Sistem adsorpsi yang didesain dengan tepat akan menghasilkan keluaran berkualitas baik. Sebagian besar proses pengolahan limbah komersial memanfaatkan adsorpsi karbon aktif untuk menghilangkan zat warna dari air limbah karena kemampuan adsorpsinya yang sangat baik. Metode adsorpsi juga menjadi primadona beberapa tahun belakangan karena telah terbukti efisiensinya untuk menghilangkan zat warna dari air limbah. Selain produk luarannya yang berkualitas tinggi, proses ini juga sangat ekonomis.

Tinjauan Pustaka

Penghilangan zat warna asam dari air limbah dengan karbon aktif telah dilakukan oleh Walker dan Weatherley. Karbon aktif, dalam bentuk butiran maupun serbuk, merupakan adsorben yang paling banyak digunakan karena efisiensi adsorpsi terhadap molekul organic sangat tinggi, namun penggunaannya dibatasi oleh harganya yang mahal. Usaha-usaha untuk menemukan adsorben lain telah dilakukan dalam rangka menurunkan biaya pengolahan. Sejumlah bahan yang murah dengan ketersediaan yang berlimpah, seperti biomassa sampah, telah dikaji untuk menghilangkan berbagai jenis pewarna pada kondisi operasi yang berbeda. Namun, karena kapasitas adsorpsi yang tidak begitu besar, dibutuhkan adsorben baru yang lebih ekonomis, mudah diperoleh, dengan efektifitas yang tinggi.

Indonesia menghasilkan sejumlah besar ampas tebu setiap tahun karena banyaknya pabrik gula di Indonesia. Pemanfaatan sisa sampah pertanian untuk mengolah air limbah setidak-tidaknya dapat menekan biaya karena bahan baku dapat diperoleh dengan harga murah, bahkan secara cuma-cuma. Selain itu keberadaan bahan baku tersebut berlimpah. Pemanfaatan sampah, dalam hal ini ampas tebu, sebagai bahan baku karbon aktif juga memberikan solusi masalah pembuangan sampah, terlebih Indonesia merupakan negara agraris.

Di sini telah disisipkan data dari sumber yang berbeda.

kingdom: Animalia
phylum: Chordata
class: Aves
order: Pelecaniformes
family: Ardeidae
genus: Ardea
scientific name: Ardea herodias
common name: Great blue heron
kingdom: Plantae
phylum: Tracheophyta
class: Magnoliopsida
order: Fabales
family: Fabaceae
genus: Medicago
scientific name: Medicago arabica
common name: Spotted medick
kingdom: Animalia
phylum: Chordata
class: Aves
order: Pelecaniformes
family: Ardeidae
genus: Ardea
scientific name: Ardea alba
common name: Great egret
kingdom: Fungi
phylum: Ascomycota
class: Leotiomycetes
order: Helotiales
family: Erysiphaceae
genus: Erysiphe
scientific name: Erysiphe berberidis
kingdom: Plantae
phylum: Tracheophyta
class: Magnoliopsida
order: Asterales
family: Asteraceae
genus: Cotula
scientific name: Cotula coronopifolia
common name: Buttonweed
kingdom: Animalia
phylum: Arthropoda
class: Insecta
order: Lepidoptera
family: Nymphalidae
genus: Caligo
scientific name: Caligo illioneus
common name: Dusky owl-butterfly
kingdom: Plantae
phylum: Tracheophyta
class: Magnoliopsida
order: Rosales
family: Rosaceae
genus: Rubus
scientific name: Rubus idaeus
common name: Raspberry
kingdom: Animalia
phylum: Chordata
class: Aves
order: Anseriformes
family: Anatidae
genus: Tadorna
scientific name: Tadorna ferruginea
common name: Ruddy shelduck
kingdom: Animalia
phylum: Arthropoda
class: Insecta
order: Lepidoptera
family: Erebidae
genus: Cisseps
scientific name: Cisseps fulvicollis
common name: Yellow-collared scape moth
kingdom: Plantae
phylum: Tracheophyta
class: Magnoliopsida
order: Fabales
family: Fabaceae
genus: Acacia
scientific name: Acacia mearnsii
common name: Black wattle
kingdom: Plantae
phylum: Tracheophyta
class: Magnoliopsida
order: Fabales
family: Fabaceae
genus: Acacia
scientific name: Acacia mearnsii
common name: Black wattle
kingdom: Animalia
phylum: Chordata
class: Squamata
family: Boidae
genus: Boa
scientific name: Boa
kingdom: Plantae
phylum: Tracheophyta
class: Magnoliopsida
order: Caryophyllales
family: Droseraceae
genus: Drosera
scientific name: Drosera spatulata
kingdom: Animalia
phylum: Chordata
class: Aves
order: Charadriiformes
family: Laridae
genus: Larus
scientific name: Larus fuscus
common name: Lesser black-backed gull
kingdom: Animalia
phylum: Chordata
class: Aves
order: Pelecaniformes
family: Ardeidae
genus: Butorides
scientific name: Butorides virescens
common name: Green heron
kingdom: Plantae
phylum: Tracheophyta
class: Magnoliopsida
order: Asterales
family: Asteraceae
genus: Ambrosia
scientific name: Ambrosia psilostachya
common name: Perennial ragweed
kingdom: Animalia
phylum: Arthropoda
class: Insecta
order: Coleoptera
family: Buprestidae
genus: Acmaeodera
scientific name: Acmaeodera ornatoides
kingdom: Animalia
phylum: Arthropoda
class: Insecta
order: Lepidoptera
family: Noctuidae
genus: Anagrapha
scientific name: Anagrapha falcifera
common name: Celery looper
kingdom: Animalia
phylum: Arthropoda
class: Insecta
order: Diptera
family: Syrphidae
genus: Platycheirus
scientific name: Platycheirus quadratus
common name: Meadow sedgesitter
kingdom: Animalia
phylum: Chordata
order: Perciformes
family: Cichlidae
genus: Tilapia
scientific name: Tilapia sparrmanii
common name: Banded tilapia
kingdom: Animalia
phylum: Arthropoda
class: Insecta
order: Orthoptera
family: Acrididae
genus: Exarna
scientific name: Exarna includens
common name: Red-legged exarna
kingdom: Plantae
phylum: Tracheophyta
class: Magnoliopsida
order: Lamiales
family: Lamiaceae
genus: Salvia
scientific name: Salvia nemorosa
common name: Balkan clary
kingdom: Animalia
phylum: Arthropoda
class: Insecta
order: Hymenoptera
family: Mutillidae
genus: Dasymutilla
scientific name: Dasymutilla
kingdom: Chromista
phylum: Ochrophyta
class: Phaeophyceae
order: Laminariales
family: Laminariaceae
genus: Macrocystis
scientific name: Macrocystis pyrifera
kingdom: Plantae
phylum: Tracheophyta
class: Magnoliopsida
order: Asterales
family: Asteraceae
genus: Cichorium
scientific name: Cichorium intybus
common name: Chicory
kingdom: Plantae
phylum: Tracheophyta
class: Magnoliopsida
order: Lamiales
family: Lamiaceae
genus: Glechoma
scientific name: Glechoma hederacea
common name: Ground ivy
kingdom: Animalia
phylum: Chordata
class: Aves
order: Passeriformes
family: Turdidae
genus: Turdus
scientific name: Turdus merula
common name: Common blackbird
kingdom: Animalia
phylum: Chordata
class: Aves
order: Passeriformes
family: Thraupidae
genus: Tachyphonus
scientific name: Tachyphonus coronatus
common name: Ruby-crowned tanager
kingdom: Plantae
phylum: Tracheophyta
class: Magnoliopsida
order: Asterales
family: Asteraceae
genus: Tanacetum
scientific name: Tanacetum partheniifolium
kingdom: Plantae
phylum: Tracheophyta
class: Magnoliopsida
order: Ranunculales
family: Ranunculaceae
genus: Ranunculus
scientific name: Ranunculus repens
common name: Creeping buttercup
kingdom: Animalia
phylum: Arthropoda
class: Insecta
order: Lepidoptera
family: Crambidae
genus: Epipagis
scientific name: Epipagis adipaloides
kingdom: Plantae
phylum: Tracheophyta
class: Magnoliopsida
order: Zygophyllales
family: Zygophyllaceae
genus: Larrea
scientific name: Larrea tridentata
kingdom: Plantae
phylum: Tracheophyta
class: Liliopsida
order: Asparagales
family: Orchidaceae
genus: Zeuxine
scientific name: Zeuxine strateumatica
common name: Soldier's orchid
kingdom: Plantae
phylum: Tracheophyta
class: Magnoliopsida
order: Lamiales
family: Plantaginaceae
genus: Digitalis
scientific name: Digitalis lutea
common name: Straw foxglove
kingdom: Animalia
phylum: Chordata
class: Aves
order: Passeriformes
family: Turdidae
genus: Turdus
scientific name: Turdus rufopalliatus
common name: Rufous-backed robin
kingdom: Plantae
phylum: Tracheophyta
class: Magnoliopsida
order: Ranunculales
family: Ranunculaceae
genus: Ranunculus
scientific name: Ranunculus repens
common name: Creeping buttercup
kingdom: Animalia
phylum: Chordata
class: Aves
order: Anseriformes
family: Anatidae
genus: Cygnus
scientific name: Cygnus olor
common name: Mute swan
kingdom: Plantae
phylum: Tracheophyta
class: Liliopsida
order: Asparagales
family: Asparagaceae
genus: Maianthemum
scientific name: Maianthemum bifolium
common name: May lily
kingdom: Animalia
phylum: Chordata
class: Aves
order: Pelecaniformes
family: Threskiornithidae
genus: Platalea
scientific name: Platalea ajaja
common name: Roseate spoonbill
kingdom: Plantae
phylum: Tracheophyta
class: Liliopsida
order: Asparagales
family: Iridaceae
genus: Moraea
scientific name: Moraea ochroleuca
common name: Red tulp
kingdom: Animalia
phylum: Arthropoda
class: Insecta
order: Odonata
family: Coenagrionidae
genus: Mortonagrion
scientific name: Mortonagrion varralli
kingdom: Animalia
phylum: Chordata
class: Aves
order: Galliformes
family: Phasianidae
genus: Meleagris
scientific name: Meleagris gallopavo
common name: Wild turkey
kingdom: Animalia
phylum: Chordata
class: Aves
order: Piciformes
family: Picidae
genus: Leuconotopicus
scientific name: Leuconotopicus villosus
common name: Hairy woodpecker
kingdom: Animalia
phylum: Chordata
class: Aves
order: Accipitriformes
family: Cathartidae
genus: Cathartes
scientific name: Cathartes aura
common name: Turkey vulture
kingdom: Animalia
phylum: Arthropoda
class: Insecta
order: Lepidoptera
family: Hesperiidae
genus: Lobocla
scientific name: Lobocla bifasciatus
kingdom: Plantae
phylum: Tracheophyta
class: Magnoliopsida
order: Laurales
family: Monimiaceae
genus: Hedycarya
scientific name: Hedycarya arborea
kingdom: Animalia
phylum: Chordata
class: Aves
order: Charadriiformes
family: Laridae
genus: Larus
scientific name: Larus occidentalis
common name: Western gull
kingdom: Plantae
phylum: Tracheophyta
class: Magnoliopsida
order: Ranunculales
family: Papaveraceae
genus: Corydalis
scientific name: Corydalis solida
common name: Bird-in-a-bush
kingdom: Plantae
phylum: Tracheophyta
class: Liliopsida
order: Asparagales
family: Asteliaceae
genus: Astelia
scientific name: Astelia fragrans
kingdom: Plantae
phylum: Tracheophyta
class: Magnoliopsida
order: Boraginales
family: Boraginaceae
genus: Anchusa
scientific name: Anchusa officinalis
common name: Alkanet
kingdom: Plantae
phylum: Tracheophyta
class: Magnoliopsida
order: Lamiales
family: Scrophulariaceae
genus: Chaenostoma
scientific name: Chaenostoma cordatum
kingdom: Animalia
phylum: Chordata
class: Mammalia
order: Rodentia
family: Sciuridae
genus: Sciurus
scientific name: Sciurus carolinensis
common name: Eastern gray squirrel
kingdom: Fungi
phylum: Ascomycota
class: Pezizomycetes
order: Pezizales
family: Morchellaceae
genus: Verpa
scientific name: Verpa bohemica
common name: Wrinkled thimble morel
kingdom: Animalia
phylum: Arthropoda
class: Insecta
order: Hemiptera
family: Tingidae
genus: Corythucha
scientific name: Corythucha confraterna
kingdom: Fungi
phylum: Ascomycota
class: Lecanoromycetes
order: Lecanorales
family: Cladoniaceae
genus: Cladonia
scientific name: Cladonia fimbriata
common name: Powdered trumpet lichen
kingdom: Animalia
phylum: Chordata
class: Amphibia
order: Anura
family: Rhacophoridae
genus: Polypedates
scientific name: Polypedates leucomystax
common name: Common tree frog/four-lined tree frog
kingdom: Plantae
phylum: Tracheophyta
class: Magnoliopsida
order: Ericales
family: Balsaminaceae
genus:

Saiful Azhar, dkk (2005) telah mengkaji penggunaan ampas tebu untuk menghilangkan zat warna methyl red dari air limbah. Sebelumnya, ampas tebu telah diberi pre-treatment dengan formaldehid dan asam sulfat. Hasil penelitian menunjukkan bahwa efisiensi adsorbsi ampas tebu yang diberi pre-treatment dengan asam sulfat lebih tinggi dibanding yang diberi pre-treatment dengan formaldehid. Liew Abdullah, dkk (2005) telah mengkaji penghilangan zat warna azo dari air limbah dengan ampas tebu. Pada penelitian tersebut juga dilakukan pre-treatment dengan formaldehid dan asam sulfat. Hasilnya menunjukkan bahwa peningkatan jumlah adsorben akan meningkatkan persentase zat warna yang dihilangkan. Ampas tebu yang diberi pre-treatment dengan asam sulfat memberikan efisiensi yang lebih baik. Rachakornkij, dkk (2004) telah mengkaji penggunaan ampas tebu untuk menghilangkan zat warna reaktif dari air limbah. Sebelumnya, ampas tebu telah diberi digiling, dikeringkan, dan diayak.

Berdasar pertimbangan di atas, perlu dikaji penggunaan ampas tebu untuk menghilangkan sisa zat warna naftol di limbah cair industri tekstil. Diharapkan proses ini akan meminimalisir pencemaran lingkungan, baik dari sisi limbah ampas tebu maupun limbah industri tekstil itu sendiri.

1. Zat Warna

Zat warna meliputi semua bahan pewarna yang dapat larut dalam air dan mempunyai daya tarik terhadap serat pada bahan tekstil. Suatu zat dapat berlaku sebagai zat warna apabila :

a. Zat tersebut mempunyai gugus yang dapat menimbulkan warna (kromofor), misalnya azo (-N=N-), nitro (-NO2), nitroso (-NO).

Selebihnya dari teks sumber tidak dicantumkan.